The danger of over-reaction, of course, is ever present. Antibiotics were not banned after the indiscriminate use of penicillin in the 1950s. Yet there is a very real possibility, perhaps inevitability, that financial authorities across the globe will now ban derivatives and thereby prevent their legitimate, limited, and helpful role in financial markets. Along with big government spending, regulation will be back big time.

The basic lesson is that the introduction of more complex financial contracts in transactions, especially international transactions, requires much more care. This means better education for the professionals using these contracts and more oversight on the use of these contracts, with limits on the overall exposure to downside risk.

One of the key questions being asked by international observers is why the Treasury and the Board of Governors of the U.S. Federal Reserve System were so inept in responding to the onset of the crisis in September 2008. After all, it is not as if there were no early warning signals. In August 2007, major central banks rapidly injected cash into troubled banks across the world, as the first signs of a mortgage-backed security crisis emerged, when banks refused to lend even to each other.

Why were the Treasury and the Fed so unprepared? One reason, suggested by Christopher Sims of Princeton University, is that we take it as a dogma of political economy that the central bank or monetary authority of a country should be independent of the national Treasury or Finance Ministry. Economists have long advocated this independence, because too often central banks that reported to the Finance ministry or national Treasury were forced to print money to make up for tax revenue. The result was high inflation and macroeconomic instability.

In a time of crisis, however, things are different. The central bank cannot simply print large amounts of money to bail out banks and related financial institutions. Such a bailout is a quasi-fiscal activity. It requires that the money for such actions be raised by the Treasury issuance of government bonds, with Congressional approval for raising limits on national debt. Yet the Federal Reserve only seemed to start talking to the Treasury in September 2008, and the joint response did not impress the U.S. Congress or the international financial community, which only compounded the uncertainty in the markets.

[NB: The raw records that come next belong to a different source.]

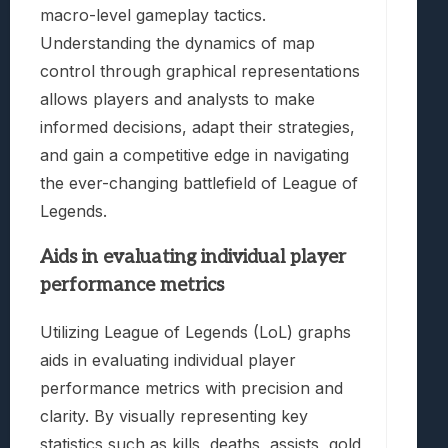
macro-level gameplay tactics.
Understanding the dynamics of map
control through graphical representations
allows players and analysts to make
informed decisions, adapt their strategies,
and gain a competitive edge in navigating
the ever-changing battlefield of League of
Legends.
Aids in evaluating individual player
performance metrics
Utilizing League of Legends (LoL) graphs
aids in evaluating individual player
performance metrics with precision and
clarity. By visually representing key
statistics such as kills, deaths, assists, gold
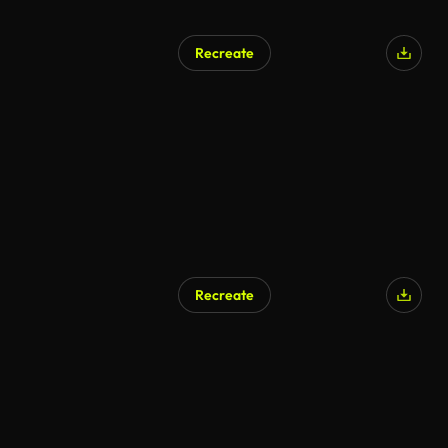
Recreate
Recreate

The Treasury's and the Fed's lack of preparedness for the crisis is akin to the U.S. intelligence community's lack of preparedness prior to the September 11 terrorist attacks. Each organization was used to doing its own business, in its own way. Just as we have seen the creation of the Department of Homeland Security and the appointment of a Director of National Intelligence as belated responses to correct the earlier lack of intelligence coordination, we will likely see similar mechanisms put in place to promote coordination and planning between the Federal Reserve and the Treasury Department.

Clearly the new administration has a lot on its menu. Let's hope that the policy makers and members of Congress do not take too much inspiration from the heyday of the New Deal. Keynes journeying to this country to meet with the Treasury in March 1942 to plan postwar global finance is a powerful reminder that long-term planning is very important, even in the midst of a major crisis. If not, we will have more to fear than fear itself. Global solidarity matters now, more than ever.

Paul D. McNelis, S.J., is Robert Bendheim Professor of Economics and Financial Policy at Fordham University's graduate school of business administration.